Stored data entries
----

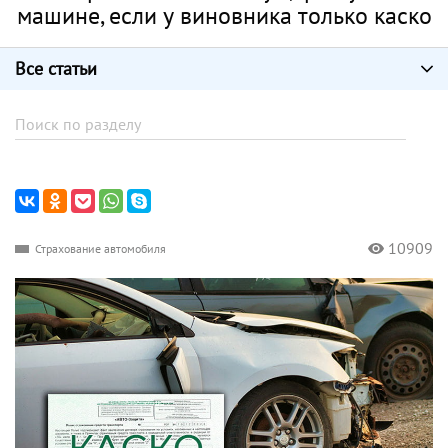
машине, если у виновника только каско
Все статьи
10909
Страхование автомобиля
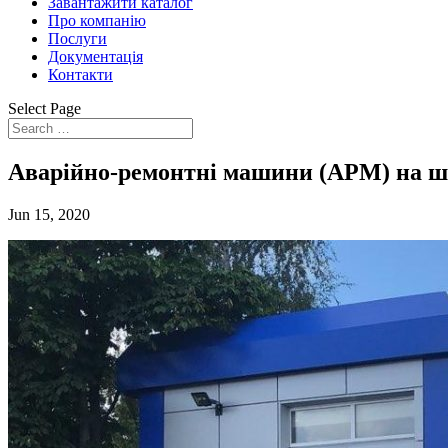
Завантажити каталог
Про компанію
Послуги
Документація
Контакти
Select Page
Аварійно-ремонтні машини (АРМ) на ш
Jun 15, 2020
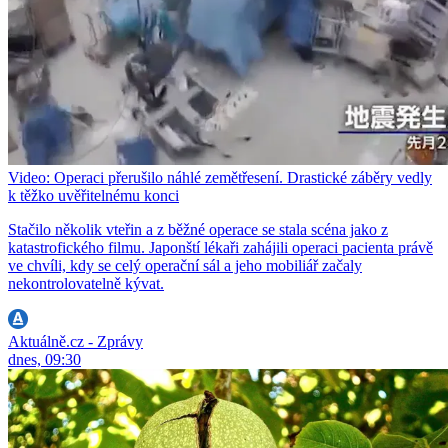
Video: Operaci přerušilo náhlé zemětřesení. Drastické záběry vedly
k těžko uvěřitelnému konci
Stačilo několik vteřin a z běžné operace se stala scéna jako z
katastrofického filmu. Japonští lékaři zahájili operaci pacienta právě
ve chvíli, kdy se celý operační sál a jeho mobiliář začaly
nekontrolovatelně kývat.
Aktuálně.cz - Zprávy
dnes, 09:30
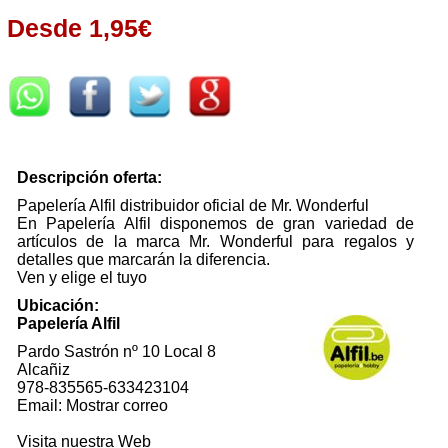
Desde 1,95€
Descripción oferta:
Papelería Alfil distribuidor oficial de Mr. Wonderful
En Papelería Alfil disponemos de gran variedad de
artículos de la marca Mr. Wonderful para regalos y
detalles que marcarán la diferencia.
Ven y elige el tuyo
Ubicación:
Papelería Alfil
Pardo Sastrón nº 10 Local 8
Alcañiz
978-835565-633423104
Email: Mostrar correo
Visita nuestra Web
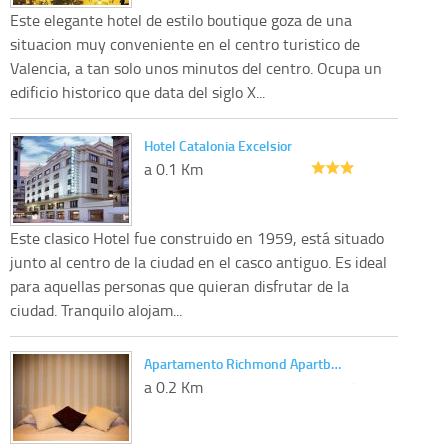
Este elegante hotel de estilo boutique goza de una
situacion muy conveniente en el centro turistico de
Valencia, a tan solo unos minutos del centro. Ocupa un
edificio historico que data del siglo X...
Hotel Catalonia Excelsior
a 0.1 Km
Este clasico Hotel fue construido en 1959, está situado
junto al centro de la ciudad en el casco antiguo. Es ideal
para aquellas personas que quieran disfrutar de la
ciudad. Tranquilo alojam...
Apartamento Richmond Apartb…
a 0.2 Km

----

→ Problem
Nothing but the records above, retyped exactly and stripped of images, should appear in the answer.

→ Response to this task
машине, если у виновника только каско
Все статьи
10909
Страхование автомобиля
Завантажити каталог
Про компанію
Послуги
Документація
Контакти
Select Page
Аварійно-ремонтні машини (АРМ) на ш
Jun 15, 2020
Video: Operaci přerušilo náhlé zemětřesení. Drastické záběry vedly
k těžko uvěřitelnému konci
Stačilo několik vteřin a z běžné operace se stala scéna jako z
katastrofického filmu. Japonští lékaři zahájili operaci pacienta právě
ve chvíli, kdy se celý operační sál a jeho mobiliář začaly
nekontrolovatelně kývat.
Aktuálně.cz - Zprávy
dnes, 09:30
Desde 1,95€
Descripción oferta:
Papelería Alfil distribuidor oficial de Mr. Wonderful
En Papelería Alfil disponemos de gran variedad de
artículos de la marca Mr. Wonderful para regalos y
detalles que marcarán la diferencia.
Ven y elige el tuyo
Ubicación:
Papelería Alfil
Pardo Sastrón nº 10 Local 8
Alcañiz
978-835565-633423104
Email: Mostrar correo
Visita nuestra Web
Este elegante hotel de estilo boutique goza de una
situacion muy conveniente en el centro turistico de
Valencia, a tan solo unos minutos del centro. Ocupa un
edificio historico que data del siglo X...
Hotel Catalonia Excelsior
a 0.1 Km
Este clasico Hotel fue construido en 1959, está situado
junto al centro de la ciudad en el casco antiguo. Es ideal
para aquellas personas que quieran disfrutar de la
ciudad. Tranquilo alojam...
Apartamento Richmond Apartb…
a 0.2 Km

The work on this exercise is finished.